A New Battle for the Pacific
As it is doing in Southeast Asia, Beijing is looking to build alliances that would undermine America's dominance in the Pacific.
By Bertil Lintner/MAJURO, THE MARSHALL ISLANDS
The diplomatic quarter in Majuro, the tiny capital of the Marshall Islands, is not exactly teeming with activity. In fact, only three countries maintain embassies here. Not surprisingly, two of them belong to the now-independent republic's former colonial powers, Japan and the United States. The third, however, is Taiwan's "Embassy of the Republic of China." The Marshall Islands is one of 26 countries that maintain diplomatic relations with Taipei.
This puts the Marshall Islands at the centre of an enduring Asian conflict: the struggle on one hand by Taipei to attract and retain diplomatic recognition from foreign governments and by Beijing on the other to deny the island its claims to legitimacy. Taipei's efforts to get official diplomatic support for "the Republic of China" always comes with generous offers of aid, something that the impoverished and resource-starved island-countries of the Pacific badly need. Beijing has adopted similar tactics, funding government buildings in Vanuatu and Samoa. It paid for the construction of the venue for last year's South Pacific Games in Suva, the capital of Fiji. None of this is new, though Beijing has increased such spending in recent times.

■ Provided material ■
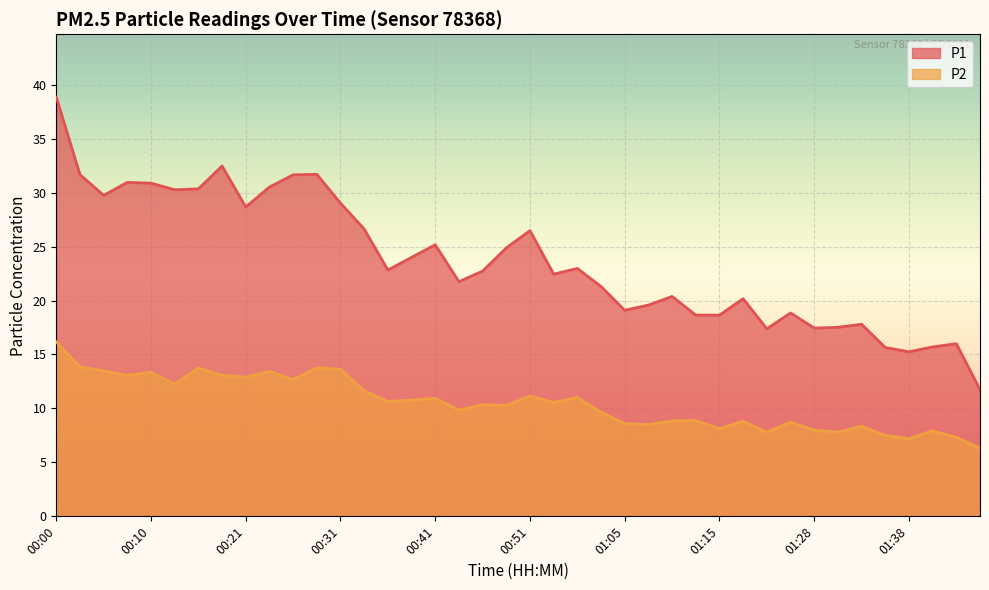

Rank the series at 00:28 from highest to lowest value.

P1, P2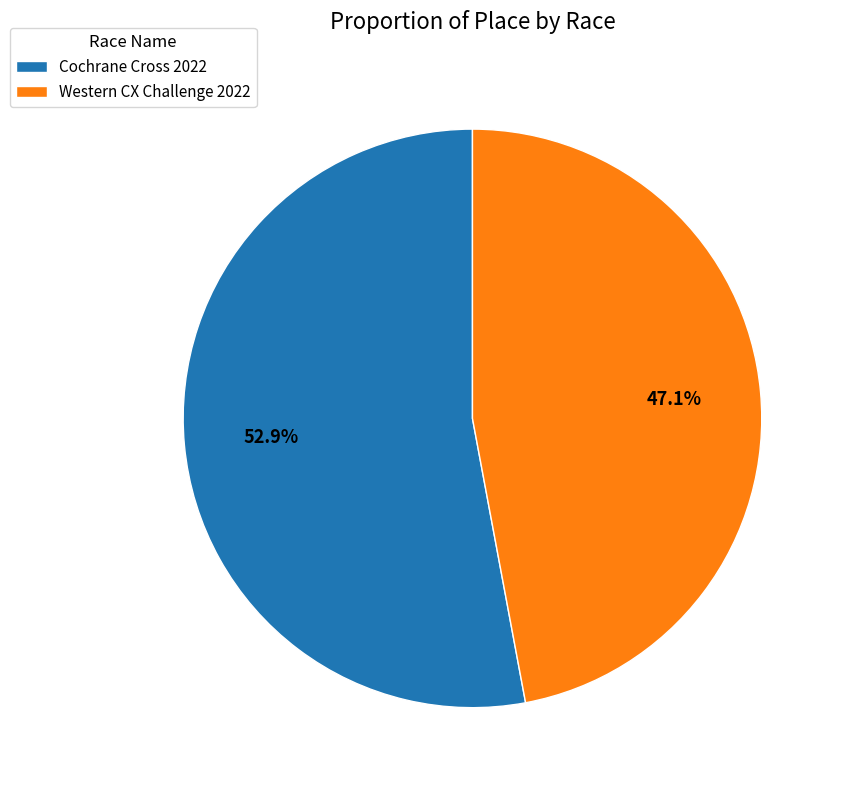

What is the ratio of the value at Cochrane Cross 2022 to the value at Western CX Challenge 2022?

1.1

■ Directive ■
Copy the Pacific article above from "This puts the" to "in recent times.", replacing "tactics" with "methods".

■ Answer section ■
This puts the Marshall Islands at the centre of an enduring Asian conflict: the struggle on one hand by Taipei to attract and retain diplomatic recognition from foreign governments and by Beijing on the other to deny the island its claims to legitimacy. Taipei's efforts to get official diplomatic support for "the Republic of China" always comes with generous offers of aid, something that the impoverished and resource-starved island-countries of the Pacific badly need. Beijing has adopted similar methods, funding government buildings in Vanuatu and Samoa. It paid for the construction of the venue for last year's South Pacific Games in Suva, the capital of Fiji. None of this is new, though Beijing has increased such spending in recent times.